Andy Grove resolved ARROW-9583.
-------------------------------
    Fix Version/s: 2.0.0
       Resolution: Fixed

Issue resolved by pull request 7854
[https://github.com/apache/arrow/pull/7854]

> [Rust] Offset is mishandled in arithmetic and boolean compute kernels
> ---------------------------------------------------------------------
>
>                 Key: ARROW-9583
>                 URL: https://issues.apache.org/jira/browse/ARROW-9583
>             Project: Apache Arrow
>          Issue Type: Bug
>          Components: Rust
>    Affects Versions: 1.0.0
>            Reporter: Jörn Horstmann
>            Assignee: Paddy Horan
>            Priority: Major
>              Labels: pull-request-available
>             Fix For: 2.0.0
>
>          Time Spent: 2h 10m
>  Remaining Estimate: 0h
>
> Several compute kernels create the resulting ArrayData with the same offset of one of the operands. Instead this offset should be 0 since the buffer is freshly constructed with the correct len.

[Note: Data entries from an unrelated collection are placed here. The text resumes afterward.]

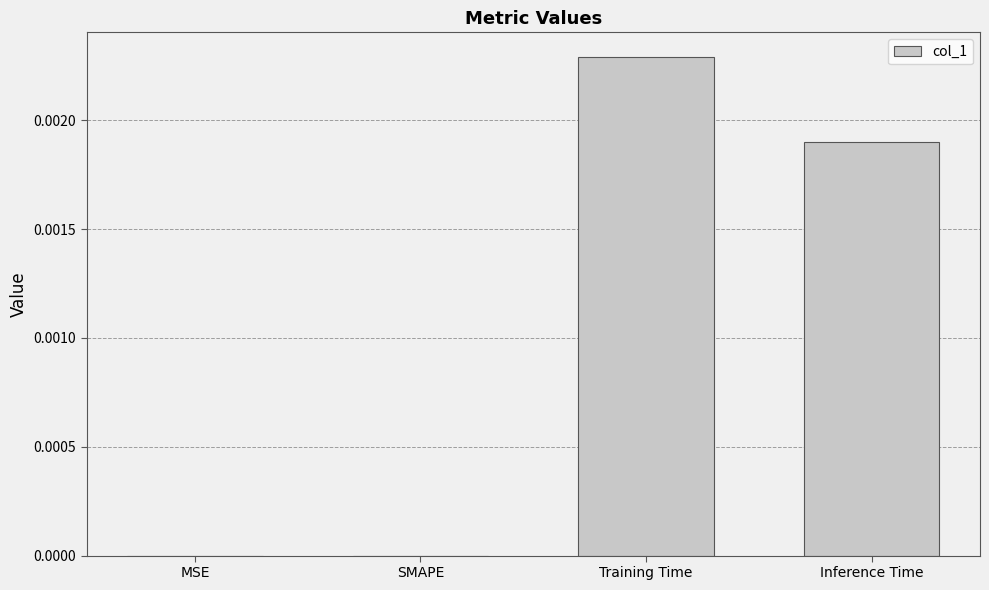

True or false: the data shows 0.0 at Inference Time.

True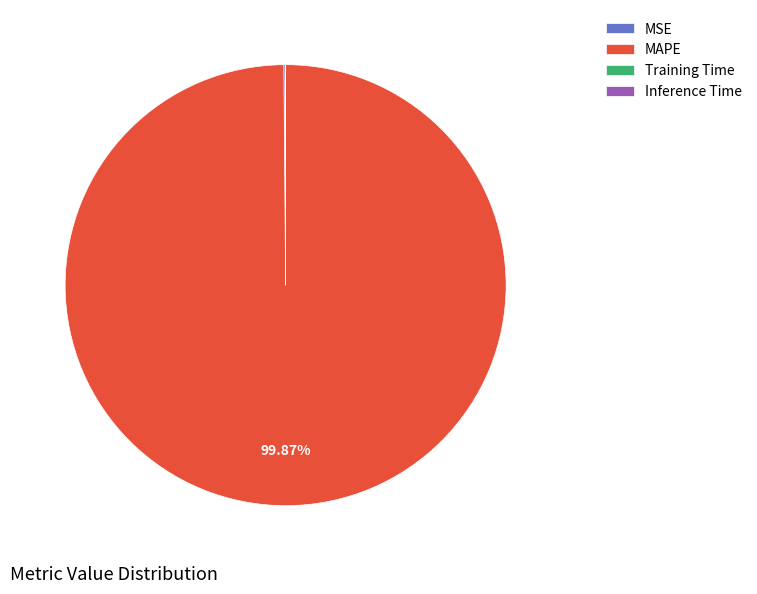

To the nearest percent, what is the average slice percentage?

25%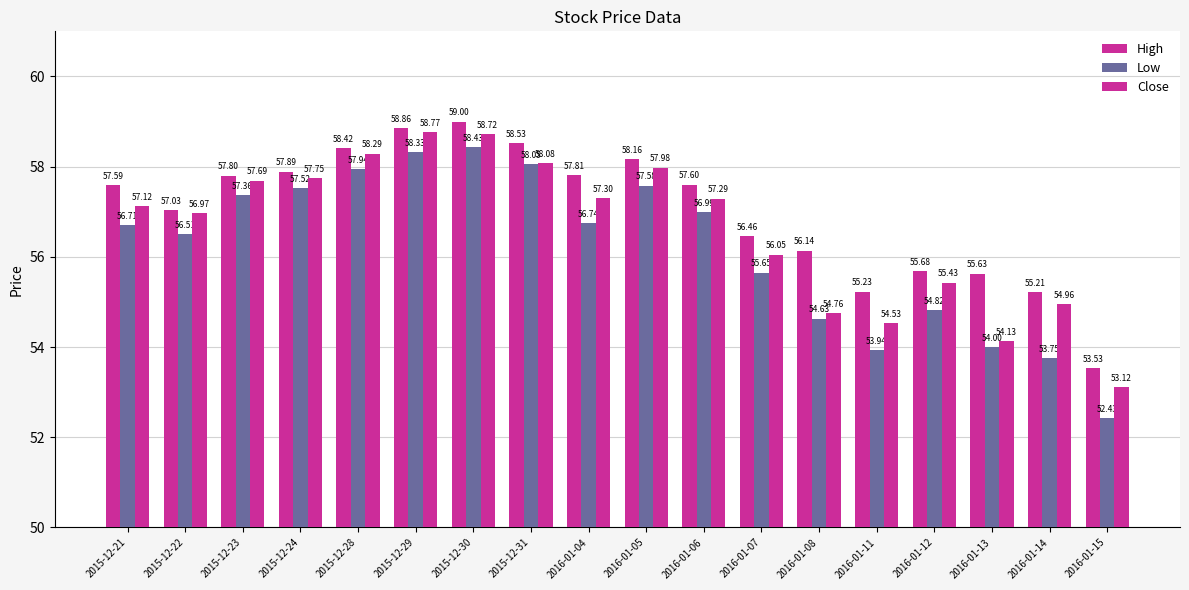

Rank the series by their maximum value, from highest to lowest.

High, Close, Low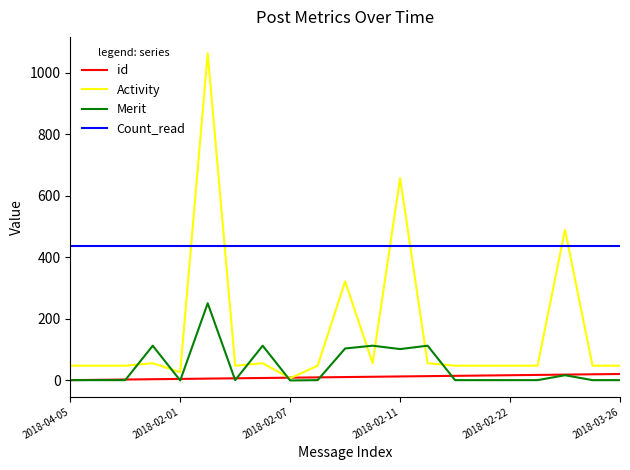

Which series has the largest range (max minus min)?

Activity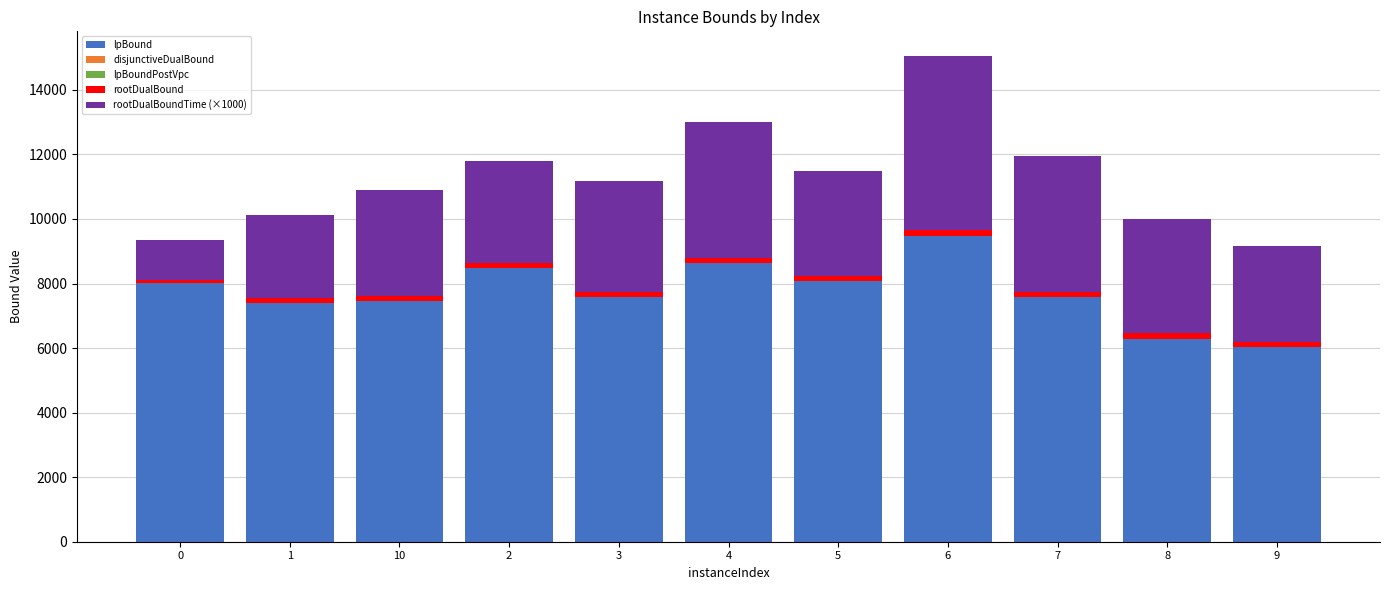

The value of lpBound at 5 is 8086.5. True or false?

True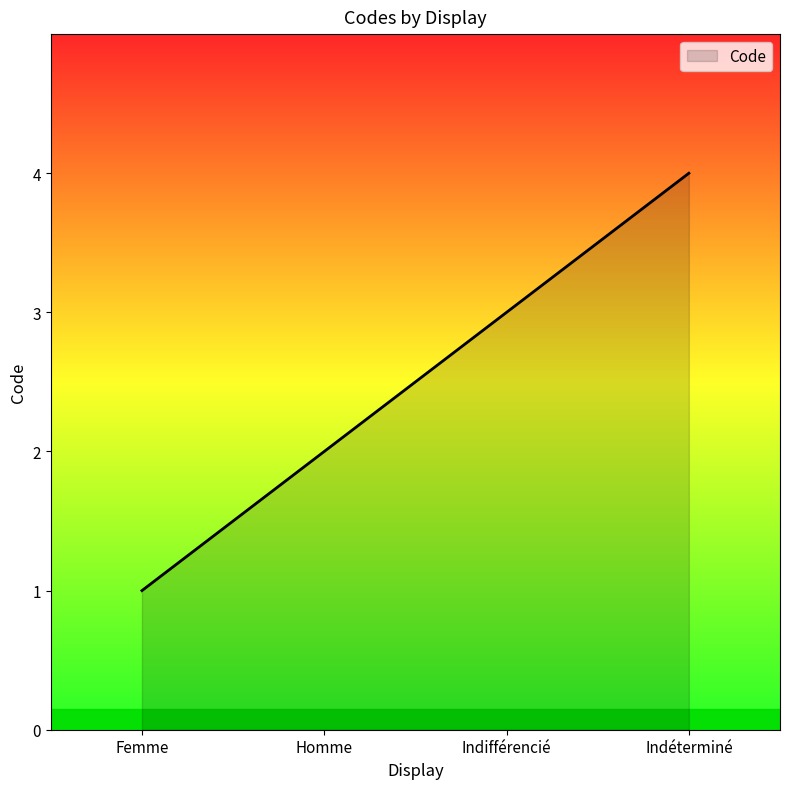

What is the maximum value shown in the chart?

4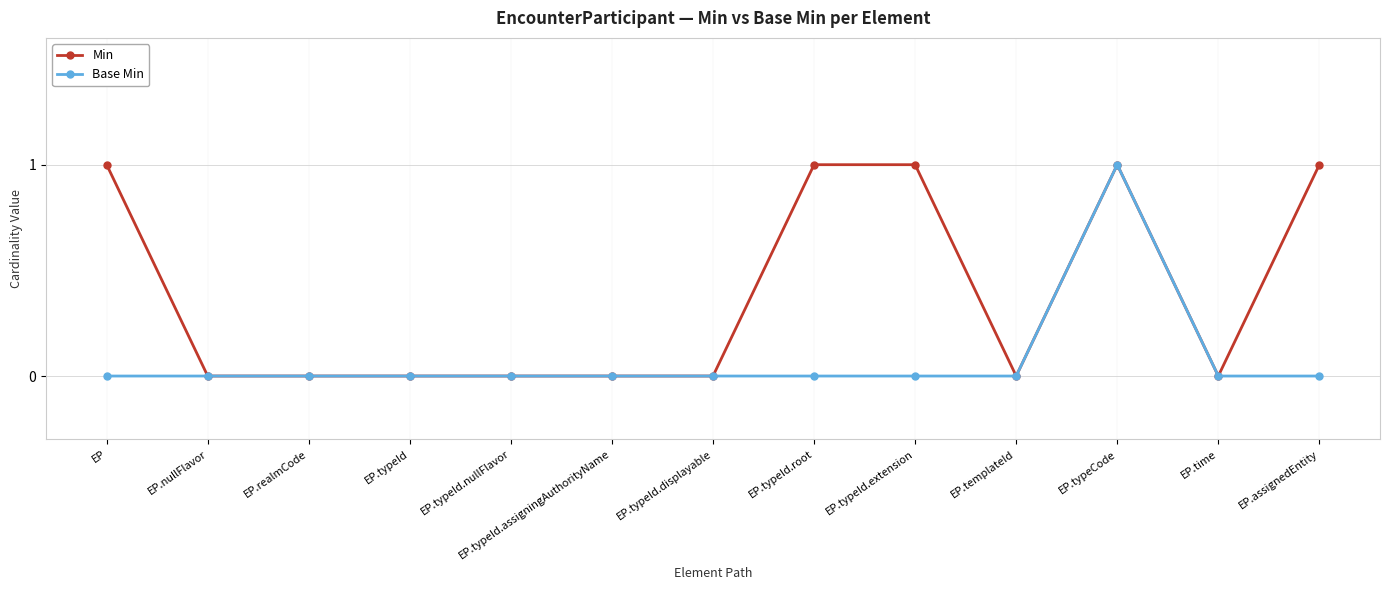

Which series has the largest total across all categories?

Min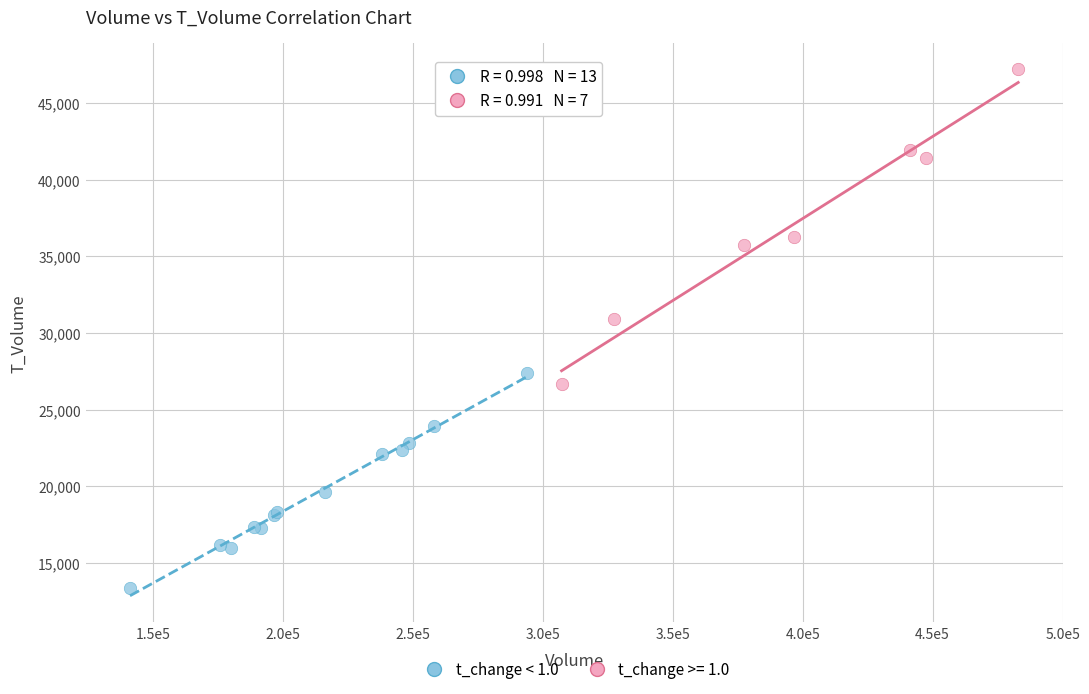

Which series reaches the minimum Y coordinate?

t_change < 1.0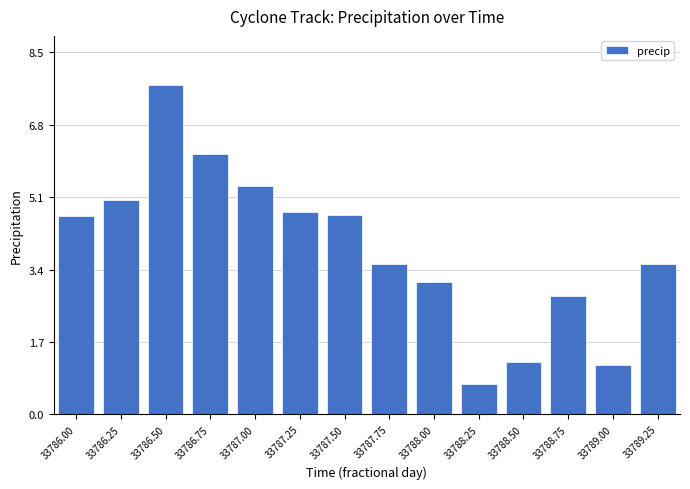

The chart shows a value of 2.8 at 33788.75. True or false?

True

> Example of one failing test:
>  
> {code:java}
>     #[test]
>     fn test_primitive_array_add_sliced() {
>         let a = Int32Array::from(vec![0, 0, 0, 5, 6, 7, 8, 9, 0]);
>         let b = Int32Array::from(vec![0, 0, 0, 6, 7, 8, 9, 8, 0]);
>         let a = a.slice(3, 5);
>         let b = b.slice(3, 5);
>         let a = a.as_any().downcast_ref::<Int32Array>().unwrap();
>         let b = b.as_any().downcast_ref::<Int32Array>().unwrap();
>         assert_eq!(5, a.value(0));
>         assert_eq!(6, b.value(0));
>         let c = add(&a, &b).unwrap();
>         assert_eq!(5, c.len());
>         assert_eq!(11, c.value(0));
>         assert_eq!(13, c.value(1));
>         assert_eq!(15, c.value(2));
>         assert_eq!(17, c.value(3));
>         assert_eq!(17, c.value(4));
>     }
>  {code}
> Additionally, the boolean kernels seem to require that both operands have the same offset. This shouldn't be needed, but it seems that the simd implementation requires that the offset is a multiple of 8 (bits) so that the operation works correctly on whole bytes. The scalar implementation should be fine with any offset.